Stock markets and euro jitter on double-dip fears
World stock markets have been hit by renewed fears of a double-dip recession.
After a volatile day's trading, the FTSE 100 closed down 1.1%, France's Cac 40 ended 1.2% lower. In Germany, where the cabinet agreed a major austerity plan, the Dax closed 0.6% down.
The euro dropped to its lowest level against the dollar in four years.
Markets in Asia had earlier suffered sharp falls after Friday's disappointing jobs numbers in the US.
On Friday, the US Labor Department reported that some 431,000 jobs were created in May. However, analysts had expected 500,000 new jobs.
Analysts said these were partly to blame for further drops on US markets in Monday trading.
German industrial surge
European markets followed Asian markets lower in early trading. However, strong German April manufacturing data sparked a temporary bounce back in late morning trading.
The rise came after Germany reported a 2.8% increase in industrial orders in April - considerably higher than market expectations.
Industrial orders had already risen 5.1% in March, reflecting the extent to which Europe's largest economy has benefited from the global recovery and the weakening euro.
During the 2008 financial crisis, factory orders fell 38%. Even after April's surge, they remain 17% below the pre-crisis peak.
'Very very jittery'
In Asia, Japan's Nikkei 225 index closed down 3.8%, its biggest one-day fall in over a year.
The index had been down as much as 4% at one point and its closing level marked its biggest daily fall in 14 months.
Hong Kong's Hang Seng index also closed more than 2% lower.
"The overnight falls show how much the fear of a double-dip recession still exists," said Euan Stirling, investment director at Standard Life, speaking on BBC Radio 4's Today programme.
"The US consumer has for decades been the single most important factor in global growth," he noted.
"So when US unemployment... is worse than expected, the equity markets become very very jittery."
Oil and gas stocks have been particularly badly hit, amid worries that global energy demand may be slowing.

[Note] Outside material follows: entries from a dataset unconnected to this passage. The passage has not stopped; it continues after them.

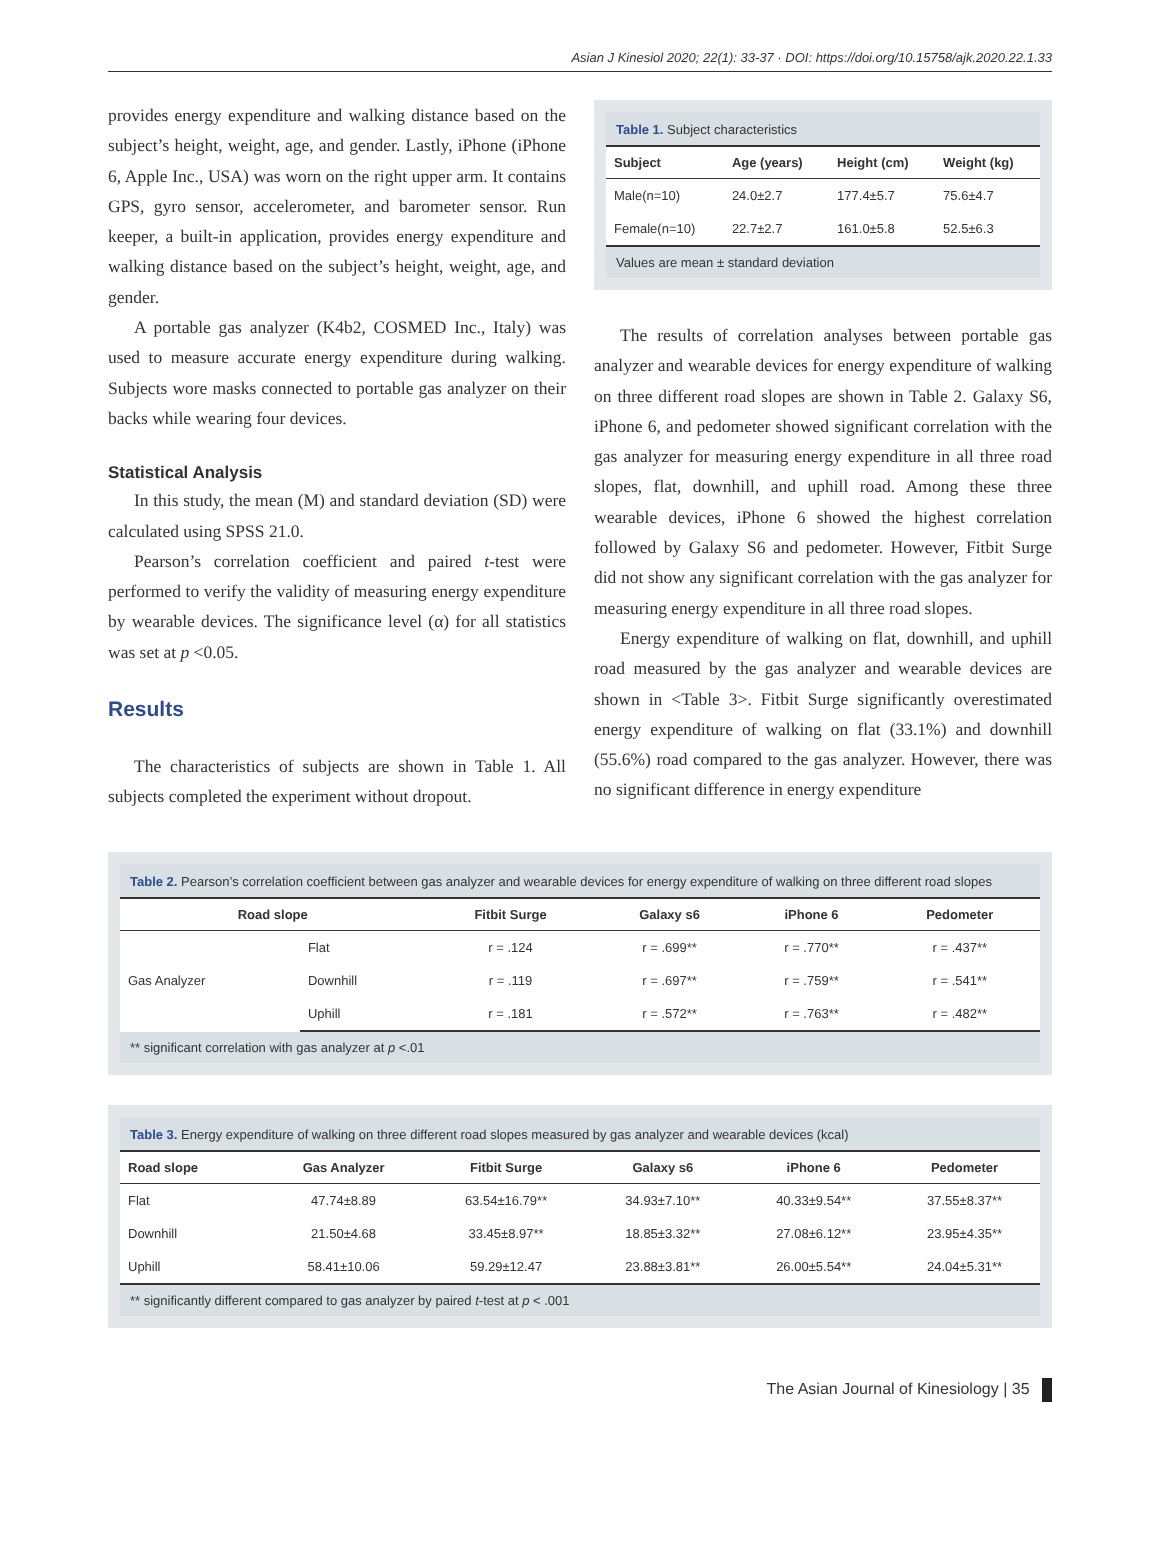Asian J Kinesiol 2020; 22(1): 33-37 · DOI: https://doi.org/10.15758/ajk.2020.22.1.33
provides energy expenditure and walking distance based on the subject’s height, weight, age, and gender. Lastly, iPhone (iPhone 6, Apple Inc., USA) was worn on the right upper arm. It contains GPS, gyro sensor, accelerometer, and barometer sensor. Run keeper, a built-in application, provides energy expenditure and walking distance based on the subject’s height, weight, age, and gender.
A portable gas analyzer (K4b2, COSMED Inc., Italy) was used to measure accurate energy expenditure during walking. Subjects wore masks connected to portable gas analyzer on their backs while wearing four devices.
Statistical Analysis
In this study, the mean (M) and standard deviation (SD) were calculated using SPSS 21.0.
Pearson’s correlation coefficient and paired t-test were performed to verify the validity of measuring energy expenditure by wearable devices. The significance level (α) for all statistics was set at p <0.05.
Results
The characteristics of subjects are shown in Table 1. All subjects completed the experiment without dropout.
Table 1. Subject characteristics
| Subject | Age (years) | Height (cm) | Weight (kg) |
| --- | --- | --- | --- |
| Male(n=10) | 24.0±2.7 | 177.4±5.7 | 75.6±4.7 |
| Female(n=10) | 22.7±2.7 | 161.0±5.8 | 52.5±6.3 |
Values are mean ± standard deviation
The results of correlation analyses between portable gas analyzer and wearable devices for energy expenditure of walking on three different road slopes are shown in Table 2. Galaxy S6, iPhone 6, and pedometer showed significant correlation with the gas analyzer for measuring energy expenditure in all three road slopes, flat, downhill, and uphill road. Among these three wearable devices, iPhone 6 showed the highest correlation followed by Galaxy S6 and pedometer. However, Fitbit Surge did not show any significant correlation with the gas analyzer for measuring energy expenditure in all three road slopes.
Energy expenditure of walking on flat, downhill, and uphill road measured by the gas analyzer and wearable devices are shown in <Table 3>. Fitbit Surge significantly overestimated energy expenditure of walking on flat (33.1%) and downhill (55.6%) road compared to the gas analyzer. However, there was no significant difference in energy expenditure
Table 2. Pearson’s correlation coefficient between gas analyzer and wearable devices for energy expenditure of walking on three different road slopes
| Road slope | | Fitbit Surge | Galaxy s6 | iPhone 6 | Pedometer |
| --- | --- | --- | --- | --- | --- |
| Gas Analyzer | Flat | r = .124 | r = .699** | r = .770** | r = .437** |
| | Downhill | r = .119 | r = .697** | r = .759** | r = .541** |
| | Uphill | r = .181 | r = .572** | r = .763** | r = .482** |
** significant correlation with gas analyzer at p <.01
Table 3. Energy expenditure of walking on three different road slopes measured by gas analyzer and wearable devices (kcal)
| Road slope | Gas Analyzer | Fitbit Surge | Galaxy s6 | iPhone 6 | Pedometer |
| --- | --- | --- | --- | --- | --- |
| Flat | 47.74±8.89 | 63.54±16.79** | 34.93±7.10** | 40.33±9.54** | 37.55±8.37** |
| Downhill | 21.50±4.68 | 33.45±8.97** | 18.85±3.32** | 27.08±6.12** | 23.95±4.35** |
| Uphill | 58.41±10.06 | 59.29±12.47 | 23.88±3.81** | 26.00±5.54** | 24.04±5.31** |
** significantly different compared to gas analyzer by paired t-test at p < .001
The Asian Journal of Kinesiology | 35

Japanese oil refining company JX Holdings was the biggest faller in Tokyo, down 8.3%.
The price of Brent crude oil dropped 8% late on Friday and over the weekend to $70.50. It continued to recover on Monday, however, ending $72.24 after a strong rally towards the end of the session.
Meanwhile, US light, sweet crude climbed to $71.64.
On currency markets, the euro dropped 2.8% over the weekend to $1.188, before rebounding above $1.196.
The single currency hit an 8-year low against the Japanese yen of just over 108 yen, before recovering to nearly 110 yen.
As well as US job woes, market angst over the eurozone was piqued further on Friday afternoon.
In Hungary, a spokesman for the new prime minister claimed that the country faced a "Greek-style" financial crisis after the outgoing government had allegedly falsified data.
However, the Hungarian government has since been at pains to rephrase the comments after the country's currency, the forint, dropped 6% against the dollar on the news.